* The problem
Beginning with the first line below, retype exactly each line through the one containing "real-world security operations.". Leave out all pictures.

==== Data listing

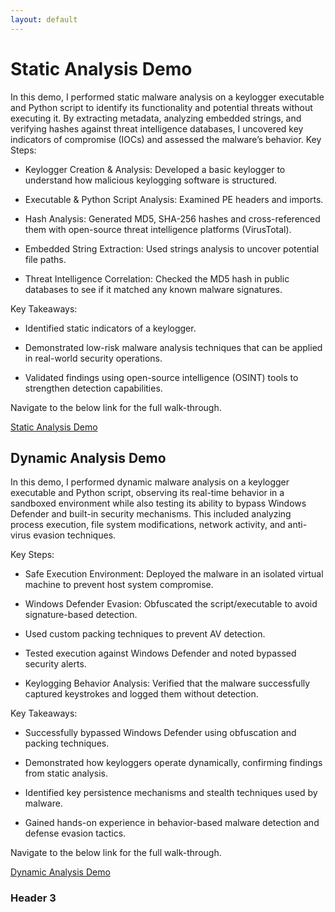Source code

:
 ```yaml
---
layout: default
---
```



# Static Analysis Demo

In this demo, I performed static malware analysis on a keylogger executable and Python script to identify its functionality and potential threats without executing it. By extracting metadata, analyzing embedded strings, and verifying hashes against threat intelligence databases, I uncovered key indicators of compromise (IOCs) and assessed the malware’s behavior. 
Key Steps:

* Keylogger Creation & Analysis: Developed a basic keylogger to understand how malicious keylogging software is structured.

* Executable & Python Script Analysis: Examined PE headers and imports.

* Hash Analysis: Generated MD5, SHA-256 hashes and cross-referenced them with open-source threat intelligence platforms (VirusTotal).

* Embedded String Extraction: Used strings analysis to uncover potential file paths.

* Threat Intelligence Correlation: Checked the MD5 hash in public databases to see if it matched any known malware signatures.


Key Takeaways:

* Identified static indicators of a keylogger.

* Demonstrated low-risk malware analysis techniques that can be applied in real-world security operations.

* Validated findings using open-source intelligence (OSINT) tools to strengthen detection capabilities.

Navigate to the below link for the full walk-through.

[Static Analysis Demo](https://youtu.be/vjDuOHOMlJc?si=TqcFx6O982eB3LV_) 

## Dynamic Analysis Demo

In this demo, I performed dynamic malware analysis on a keylogger executable and Python script, observing its real-time behavior in a sandboxed environment while also testing its ability to bypass Windows Defender and built-in security mechanisms. This included analyzing process execution, file system modifications, network activity, and anti-virus evasion techniques.

Key Steps:

* Safe Execution Environment: Deployed the malware in an isolated virtual machine to prevent host system compromise.

* Windows Defender Evasion: Obfuscated the script/executable to avoid signature-based detection.

* Used custom packing techniques to prevent AV detection.

* Tested execution against Windows Defender and noted bypassed security alerts.

* Keylogging Behavior Analysis: Verified that the malware successfully captured keystrokes and logged them without detection.


Key Takeaways:

* Successfully bypassed Windows Defender using obfuscation and packing techniques.

* Demonstrated how keyloggers operate dynamically, confirming findings from static analysis.

* Identified key persistence mechanisms and stealth techniques used by malware.

* Gained hands-on experience in behavior-based malware detection and defense evasion tactics.


Navigate to the below link for the full walk-through.

[Dynamic Analysis Demo](https://youtu.be/RvHy83w9o5A?si=A4rtUoZElggDOkA1) 

### Header 3



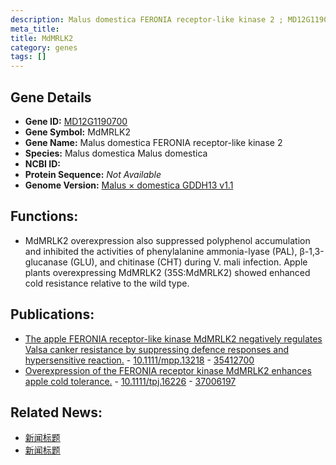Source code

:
 ```yaml
---
description: Malus domestica FERONIA receptor-like kinase 2 ; MD12G1190700 ; Malus domestica	
meta_title:
title: MdMRLK2
category: genes
tags: []
---
```


## Gene Details
- **Gene ID:**	[MD12G1190700](https://www.maizegdb.org/gene_center/gene/MD12G1190700)
- **Gene Symbol:** MdMRLK2
- **Gene Name:** Malus domestica FERONIA receptor-like kinase 2
- **Species:** Malus domestica	Malus domestica
- **NCBI ID:** [  ]()
- **Protein Sequence:** *Not Available*
- **Genome Version:** [Malus × domestica GDDH13 v1.1]()

## Functions:
   - MdMRLK2 overexpression also suppressed polyphenol accumulation and inhibited the activities of phenylalanine ammonia-lyase (PAL), β-1,3-glucanase (GLU), and chitinase (CHT) during V. mali infection.	Apple plants overexpressing MdMRLK2 (35S:MdMRLK2) showed enhanced cold resistance relative to the wild type.

## Publications:
   - [The apple FERONIA receptor-like kinase MdMRLK2 negatively regulates Valsa canker resistance by suppressing defence responses and hypersensitive reaction.]( https://bsppjournals.onlinelibrary.wiley.com/doi/10.1111/mpp.13218 ) - [10.1111/mpp.13218]( https://bsppjournals.onlinelibrary.wiley.com/doi/10.1111/mpp.13218 ) - [35412700](https://pubmed.ncbi.nlm.nih.gov/35412700/)
   - [Overexpression of the FERONIA receptor kinase MdMRLK2 enhances apple cold tolerance.]( https://onlinelibrary.wiley.com/doi/10.1111/tpj.16226 ) - [10.1111/tpj.16226]( https://onlinelibrary.wiley.com/doi/10.1111/tpj.16226 ) - [37006197](https://pubmed.ncbi.nlm.nih.gov/37006197/)

## Related News:
   - [新闻标题](https://mp.weixin.qq.com/s?__biz=Mzg3MDEwNDEyMg==&mid=2247528336&idx=2&sn=3d9c7cd7367c8b96c503e02462a7329d&chksm=ce90c2c5f9e74bd3f64d83338922c84c88660889bd981b23b1538b8fe1f376dc1524c664d869&scene=27#wechat_redirect)
   - [新闻标题](https://mp.weixin.qq.com/s/WjwViujYZD6asnxOshfSPg)
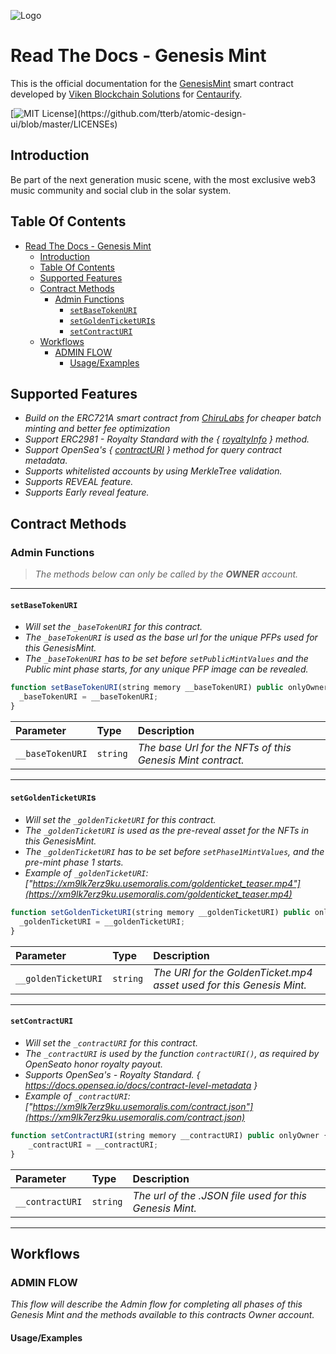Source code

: ![Logo](https://www.centaurify.com/_next/image?url=%2Fimg%2Flogo%2Fcentaurify-logo.svg&w=1920&q=75)  

# Read The Docs - Genesis Mint

This is the official documentation for the [GenesisMint](GenesisMint.sol) smart contract developed by [Viken Blockchain Solutions](https://www.vikenblockchain.com) for [Centaurify](https://www.centaurify.com).

[![MIT License](https://img.shields.io/apm/l/atomic-design-ui.svg?)](https://github.com/tterb/atomic-design-ui/blob/master/LICENSEs)

## Introduction

Be part of the next generation music scene, with the most exclusive web3 music community and social club in the solar system.

## Table Of Contents

- [Read The Docs - Genesis Mint](#read-the-docs---genesis-mint)
  - [Introduction](#introduction)
  - [Table Of Contents](#table-of-contents)
  - [Supported Features](#supported-features)
  - [Contract Methods](#contract-methods)
    - [Admin Functions](#admin-functions)
      - [`setBaseTokenURI`](#setbasetokenuri)
      - [`setGoldenTicketURI`s](#setgoldenticketuris)
      - [`setContractURI`](#setcontracturi)
  - [Workflows](#workflows)
    - [ADMIN FLOW](#admin-flow)
      - [Usage/Examples](#usageexamples)

## Supported Features

- _Build on the ERC721A smart contract from [ChiruLabs](https://www.erc721a.org/) for cheaper batch minting and better fee optimization_
- _Support ERC2981 - Royalty Standard with the { [royaltyInfo](https://eips.ethereum.org/EIPS/eip-2981) } method._
- _Support OpenSea's { [contractURI](https://docs.opensea.io/docs/contract-level-metadata) } method for query contract metadata._
- _Supports whitelisted accounts by using MerkleTree validation._
- _Supports REVEAL feature._
- _Supports Early reveal feature._  

## Contract Methods


### Admin Functions

> _The methods below can only be called by the **OWNER** account._

---


#### `setBaseTokenURI`  

- _Will set the `_baseTokenURI` for this contract._
- _The `_baseTokenURI` is used as the base url for the unique PFPs used for this GenesisMint._  
- _The `_baseTokenURI` has to be set before `setPublicMintValues` and the Public mint phase starts, for any unique PFP image can be revealed._  


```javascript
function setBaseTokenURI(string memory __baseTokenURI) public onlyOwner {
  _baseTokenURI = __baseTokenURI;
}  
```  

| Parameter        | Type      | Description                |
| :--------        | :-------  | :------------------------- |
| `__baseTokenURI` | `string`  | _The base Url for the NFTs of this Genesis Mint contract._ |  


---

#### `setGoldenTicketURI`s  

- _Will set the `_goldenTicketURI` for this contract._
- _The `_goldenTicketURI` is used as the pre-reveal asset for the NFTs in this GenesisMint._  
- _The `_goldenTicketURI` has to be set before `setPhase1MintValues`, and the pre-mint phase 1 starts._
- _Example of `_goldenTicketURI`: ["https://xm9lk7erz9ku.usemoralis.com/goldenticket_teaser.mp4"](https://xm9lk7erz9ku.usemoralis.com/goldenticket_teaser.mp4)_

```javascript
function setGoldenTicketURI(string memory __goldenTicketURI) public onlyOwner {
  _goldenTicketURI = __goldenTicketURI;
}
```

| Parameter        | Type      | Description                |
| :--------        | :-------  | :------------------------- |
| `__goldenTicketURI` | `string`  | _The URI for the GoldenTicket.mp4 asset used for this Genesis Mint._|

---

#### `setContractURI`  

- _Will set the `_contractURI` for this contract._
- _The `_contractURI` is used by the function `contractURI()`, as required by OpenSeato honor royalty payout._  
- _Supports OpenSea's - Royalty Standard. { <https://docs.opensea.io/docs/contract-level-metadata> }_
- _Example of `_contractURI`: ["https://xm9lk7erz9ku.usemoralis.com/contract.json"](https://xm9lk7erz9ku.usemoralis.com/contract.json)_


```javascript
function setContractURI(string memory __contractURI) public onlyOwner {
    _contractURI = __contractURI;
}
```

| Parameter        | Type      | Description                |
| :--------        | :-------  | :------------------------- |
| `__contractURI` | `string`  | _The url of the .JSON file used for this Genesis Mint._|

---


## Workflows

### ADMIN FLOW

_This flow will describe the Admin flow for completing all phases of this Genesis Mint and the methods available to this contracts Owner account._

#### Usage/Examples

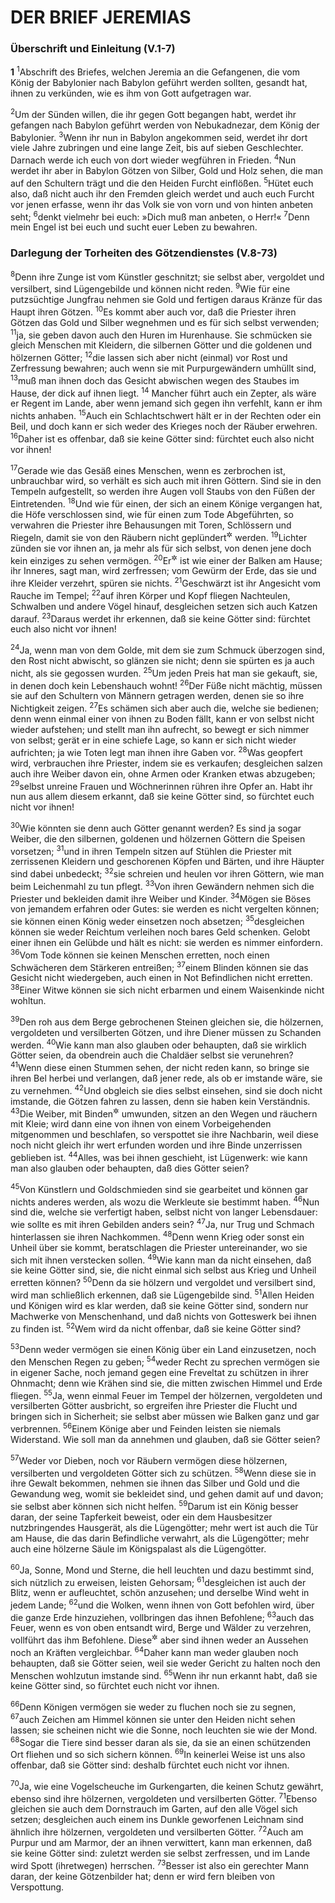 # DER BRIEF JEREMIAS

### Überschrift und Einleitung (V.1-7)

__1__
<sup>1</sup>Abschrift des Briefes, welchen Jeremia an die Gefangenen, die vom König der Babylonier nach Babylon geführt werden sollten, gesandt hat, ihnen zu verkünden, wie es ihm von Gott aufgetragen war.

<sup>2</sup>Um der Sünden willen, die ihr gegen Gott begangen habt, werdet ihr gefangen nach Babylon geführt werden von Nebukadnezar, dem König der Babylonier.
<sup>3</sup>Wenn ihr nun in Babylon angekommen seid, werdet ihr dort viele Jahre zubringen und eine lange Zeit, bis auf sieben Geschlechter. Darnach werde ich euch von dort wieder wegführen in Frieden.
<sup>4</sup>Nun werdet ihr aber in Babylon Götzen von Silber, Gold und Holz sehen, die man auf den Schultern trägt und die den Heiden Furcht einflößen.
<sup>5</sup>Hütet euch also, daß nicht auch ihr den Fremden gleich werdet und auch euch Furcht vor jenen erfasse, wenn ihr das Volk sie von vorn und von hinten anbeten seht;
<sup>6</sup>denkt vielmehr bei euch: »Dich muß man anbeten, o Herr!«
<sup>7</sup>Denn mein Engel ist bei euch und sucht euer Leben zu bewahren.

### Darlegung der Torheiten des Götzendienstes (V.8-73)

<sup>8</sup>Denn ihre Zunge ist vom Künstler geschnitzt; sie selbst aber, vergoldet und versilbert, sind Lügengebilde und können nicht reden.
<sup>9</sup>Wie für eine putzsüchtige Jungfrau nehmen sie Gold und fertigen daraus Kränze für das Haupt ihren Götzen.
<sup>10</sup>Es kommt aber auch vor, daß die Priester ihren Götzen das Gold und Silber wegnehmen und es für sich selbst verwenden;
<sup>11</sup>ja, sie geben davon auch den Huren im Hurenhause. Sie schmücken sie gleich Menschen mit Kleidern, die silbernen Götter und die goldenen und hölzernen Götter;
<sup>12</sup>die lassen sich aber nicht (einmal) vor Rost und Zerfressung bewahren; auch wenn sie mit Purpurgewändern umhüllt sind,
<sup>13</sup>muß man ihnen doch das Gesicht abwischen wegen des Staubes im Hause, der dick auf ihnen liegt.
<sup>14</sup> Mancher führt auch ein Zepter, als wäre er Regent im Lande, aber wenn jemand sich gegen ihn verfehlt, kann er ihm nichts anhaben.
<sup>15</sup>Auch ein Schlachtschwert hält er in der Rechten oder ein Beil, und doch kann er sich weder des Krieges noch der Räuber erwehren.
<sup>16</sup>Daher ist es offenbar, daß sie keine Götter sind: fürchtet euch also nicht vor ihnen!

<sup>17</sup>Gerade wie das Gesäß eines Menschen, wenn es zerbrochen ist, unbrauchbar wird, so verhält es sich auch mit ihren Göttern. Sind sie in den Tempeln aufgestellt, so werden ihre Augen voll Staubs von den Füßen der Eintretenden.
<sup>18</sup>Und wie für einen, der sich an einem Könige vergangen hat, die Höfe verschlossen sind, wie für einen zum Tode Abgeführten, so verwahren die Priester ihre Behausungen mit Toren, Schlössern und Riegeln, damit sie von den Räubern nicht geplündert<sup title="oder gestohlen?">&#x2732;</sup> werden.
<sup>19</sup>Lichter zünden sie vor ihnen an, ja mehr als für sich selbst, von denen jene doch kein einziges zu sehen vermögen.
<sup>20</sup>Er<sup title="d.h. der Götze">&#x2732;</sup> ist wie einer der Balken am Hause; ihr Inneres, sagt man, wird zerfressen; vom Gewürm der Erde, das sie und ihre Kleider verzehrt, spüren sie nichts.
<sup>21</sup>Geschwärzt ist ihr Angesicht vom Rauche im Tempel;
<sup>22</sup>auf ihren Körper und Kopf fliegen Nachteulen, Schwalben und andere Vögel hinauf, desgleichen setzen sich auch Katzen darauf.
<sup>23</sup>Daraus werdet ihr erkennen, daß sie keine Götter sind: fürchtet euch also nicht vor ihnen!

<sup>24</sup>Ja, wenn man von dem Golde, mit dem sie zum Schmuck überzogen sind, den Rost nicht abwischt, so glänzen sie nicht; denn sie spürten es ja auch nicht, als sie gegossen wurden.
<sup>25</sup>Um jeden Preis hat man sie gekauft, sie, in denen doch kein Lebenshauch wohnt!
<sup>26</sup>Der Füße nicht mächtig, müssen sie auf den Schultern von Männern getragen werden, denen sie so ihre Nichtigkeit zeigen.
<sup>27</sup>Es schämen sich aber auch die, welche sie bedienen; denn wenn einmal einer von ihnen zu Boden fällt, kann er von selbst nicht wieder aufstehen; und stellt man ihn aufrecht, so bewegt er sich nimmer von selbst; gerät er in eine schiefe Lage, so kann er sich nicht wieder aufrichten; ja wie Toten legt man ihnen ihre Gaben vor.
<sup>28</sup>Was geopfert wird, verbrauchen ihre Priester, indem sie es verkaufen; desgleichen salzen auch ihre Weiber davon ein, ohne Armen oder Kranken etwas abzugeben;
<sup>29</sup>selbst unreine Frauen und Wöchnerinnen rühren ihre Opfer an. Habt ihr nun aus allem diesem erkannt, daß sie keine Götter sind, so fürchtet euch nicht vor ihnen!

<sup>30</sup>Wie könnten sie denn auch Götter genannt werden? Es sind ja sogar Weiber, die den silbernen, goldenen und hölzernen Göttern die Speisen vorsetzen;
<sup>31</sup>und in ihren Tempeln sitzen auf Stühlen die Priester mit zerrissenen Kleidern und geschorenen Köpfen und Bärten, und ihre Häupter sind dabei unbedeckt;
<sup>32</sup>sie schreien und heulen vor ihren Göttern, wie man beim Leichenmahl zu tun pflegt.
<sup>33</sup>Von ihren Gewändern nehmen sich die Priester und bekleiden damit ihre Weiber und Kinder.
<sup>34</sup>Mögen sie Böses von jemandem erfahren oder Gutes: sie werden es nicht vergelten können; sie können einen König weder einsetzen noch absetzen;
<sup>35</sup>desgleichen können sie weder Reichtum verleihen noch bares Geld schenken. Gelobt einer ihnen ein Gelübde und hält es nicht: sie werden es nimmer einfordern.
<sup>36</sup>Vom Tode können sie keinen Menschen erretten, noch einen Schwächeren dem Stärkeren entreißen;
<sup>37</sup>einem Blinden können sie das Gesicht nicht wiedergeben, auch einen in Not Befindlichen nicht erretten.
<sup>38</sup>Einer Witwe können sie sich nicht erbarmen und einem Waisenkinde nicht wohltun.

<sup>39</sup>Den roh aus dem Berge gebrochenen Steinen gleichen sie, die hölzernen, vergoldeten und versilberten Götzen, und ihre Diener müssen zu Schanden werden.
<sup>40</sup>Wie kann man also glauben oder behaupten, daß sie wirklich Götter seien, da obendrein auch die Chaldäer selbst sie verunehren?
<sup>41</sup>Wenn diese einen Stummen sehen, der nicht reden kann, so bringe sie ihren Bel herbei und verlangen, daß jener rede, als ob er imstande wäre, sie zu vernehmen.
<sup>42</sup>Und obgleich sie dies selbst einsehen, sind sie doch nicht imstande, die Götzen fahren zu lassen, denn sie haben kein Verständnis.
<sup>43</sup>Die Weiber, mit Binden<sup title="an der Stirn?">&#x2732;</sup> umwunden, sitzen an den Wegen und räuchern mit Kleie; wird dann eine von ihnen von einem Vorbeigehenden mitgenommen und beschlafen, so verspottet sie ihre Nachbarin, weil diese noch nicht gleich ihr wert erfunden worden und ihre Binde unzerrissen geblieben ist.
<sup>44</sup>Alles, was bei ihnen geschieht, ist Lügenwerk: wie kann man also glauben oder behaupten, daß dies Götter seien?

<sup>45</sup>Von Künstlern und Goldschmieden sind sie gearbeitet und können gar nichts anderes werden, als wozu die Werkleute sie bestimmt haben.
<sup>46</sup>Nun sind die, welche sie verfertigt haben, selbst nicht von langer Lebensdauer: wie sollte es mit ihren Gebilden anders sein?
<sup>47</sup>Ja, nur Trug und Schmach hinterlassen sie ihren Nachkommen.
<sup>48</sup>Denn wenn Krieg oder sonst ein Unheil über sie kommt, beratschlagen die Priester untereinander, wo sie sich mit ihnen verstecken sollen.
<sup>49</sup>Wie kann man da nicht einsehen, daß sie keine Götter sind, sie, die nicht einmal sich selbst aus Krieg und Unheil erretten können?
<sup>50</sup>Denn da sie hölzern und vergoldet und versilbert sind, wird man schließlich erkennen, daß sie Lügengebilde sind.
<sup>51</sup>Allen Heiden und Königen wird es klar werden, daß sie keine Götter sind, sondern nur Machwerke von Menschenhand, und daß nichts von Gotteswerk bei ihnen zu finden ist.
<sup>52</sup>Wem wird da nicht offenbar, daß sie keine Götter sind?

<sup>53</sup>Denn weder vermögen sie einen König über ein Land einzusetzen, noch den Menschen Regen zu geben;
<sup>54</sup>weder Recht zu sprechen vermögen sie in eigener Sache, noch jemand gegen eine Freveltat zu schützen in ihrer Ohnmacht; denn wie Krähen sind sie, die mitten zwischen Himmel und Erde fliegen.
<sup>55</sup>Ja, wenn einmal Feuer im Tempel der hölzernen, vergoldeten und versilberten Götter ausbricht, so ergreifen ihre Priester die Flucht und bringen sich in Sicherheit; sie selbst aber müssen wie Balken ganz und gar verbrennen.
<sup>56</sup>Einem Könige aber und Feinden leisten sie niemals Widerstand. Wie soll man da annehmen und glauben, daß sie Götter seien?

<sup>57</sup>Weder vor Dieben, noch vor Räubern vermögen diese hölzernen, versilberten und vergoldeten Götter sich zu schützen.
<sup>58</sup>Wenn diese sie in ihre Gewalt bekommen, nehmen sie ihnen das Silber und Gold und die Gewandung weg, womit sie bekleidet sind, und gehen damit auf und davon; sie selbst aber können sich nicht helfen.
<sup>59</sup>Darum ist ein König besser daran, der seine Tapferkeit beweist, oder ein dem Hausbesitzer nutzbringendes Hausgerät, als die Lügengötter; mehr wert ist auch die Tür am Hause, die das darin Befindliche verwahrt, als die Lügengötter; mehr auch eine hölzerne Säule im Königspalast als die Lügengötter.

<sup>60</sup>Ja, Sonne, Mond und Sterne, die hell leuchten und dazu bestimmt sind, sich nützlich zu erweisen, leisten Gehorsam;
<sup>61</sup>desgleichen ist auch der Blitz, wenn er aufleuchtet, schön anzusehen; und derselbe Wind weht in jedem Lande;
<sup>62</sup>und die Wolken, wenn ihnen von Gott befohlen wird, über die ganze Erde hinzuziehen, vollbringen das ihnen Befohlene;
<sup>63</sup>auch das Feuer, wenn es von oben entsandt wird, Berge und Wälder zu verzehren, vollführt das ihm Befohlene. Diese<sup title="d.h. die Götzen">&#x2732;</sup> aber sind ihnen weder an Aussehen noch an Kräften vergleichbar.
<sup>64</sup>Daher kann man weder glauben noch behaupten, daß sie Götter seien, weil sie weder Gericht zu halten noch den Menschen wohlzutun imstande sind.
<sup>65</sup>Wenn ihr nun erkannt habt, daß sie keine Götter sind, so fürchtet euch nicht vor ihnen.

<sup>66</sup>Denn Königen vermögen sie weder zu fluchen noch sie zu segnen,
<sup>67</sup>auch Zeichen am Himmel können sie unter den Heiden nicht sehen lassen; sie scheinen nicht wie die Sonne, noch leuchten sie wie der Mond.
<sup>68</sup>Sogar die Tiere sind besser daran als sie, da sie an einen schützenden Ort fliehen und so sich sichern können.
<sup>69</sup>In keinerlei Weise ist uns also offenbar, daß sie Götter sind: deshalb fürchtet euch nicht vor ihnen.

<sup>70</sup>Ja, wie eine Vogelscheuche im Gurkengarten, die keinen Schutz gewährt, ebenso sind ihre hölzernen, vergoldeten und versilberten Götter.
<sup>71</sup>Ebenso gleichen sie auch dem Dornstrauch im Garten, auf den alle Vögel sich setzen; desgleichen auch einem ins Dunkle geworfenen Leichnam sind ähnlich ihre hölzernen, vergoldeten und versilberten Götter.
<sup>72</sup>Auch am Purpur und am Marmor, der an ihnen verwittert, kann man erkennen, daß sie keine Götter sind: zuletzt werden sie selbst zerfressen, und im Lande wird Spott (ihretwegen) herrschen.
<sup>73</sup>Besser ist also ein gerechter Mann daran, der keine Götzenbilder hat; denn er wird fern bleiben von Verspottung.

========

* Answer space
Source code

:
 ```yaml
---
layout: default
---
```



# Static Analysis Demo

In this demo, I performed static malware analysis on a keylogger executable and Python script to identify its functionality and potential threats without executing it. By extracting metadata, analyzing embedded strings, and verifying hashes against threat intelligence databases, I uncovered key indicators of compromise (IOCs) and assessed the malware’s behavior. 
Key Steps:

* Keylogger Creation & Analysis: Developed a basic keylogger to understand how malicious keylogging software is structured.

* Executable & Python Script Analysis: Examined PE headers and imports.

* Hash Analysis: Generated MD5, SHA-256 hashes and cross-referenced them with open-source threat intelligence platforms (VirusTotal).

* Embedded String Extraction: Used strings analysis to uncover potential file paths.

* Threat Intelligence Correlation: Checked the MD5 hash in public databases to see if it matched any known malware signatures.


Key Takeaways:

* Identified static indicators of a keylogger.

* Demonstrated low-risk malware analysis techniques that can be applied in real-world security operations.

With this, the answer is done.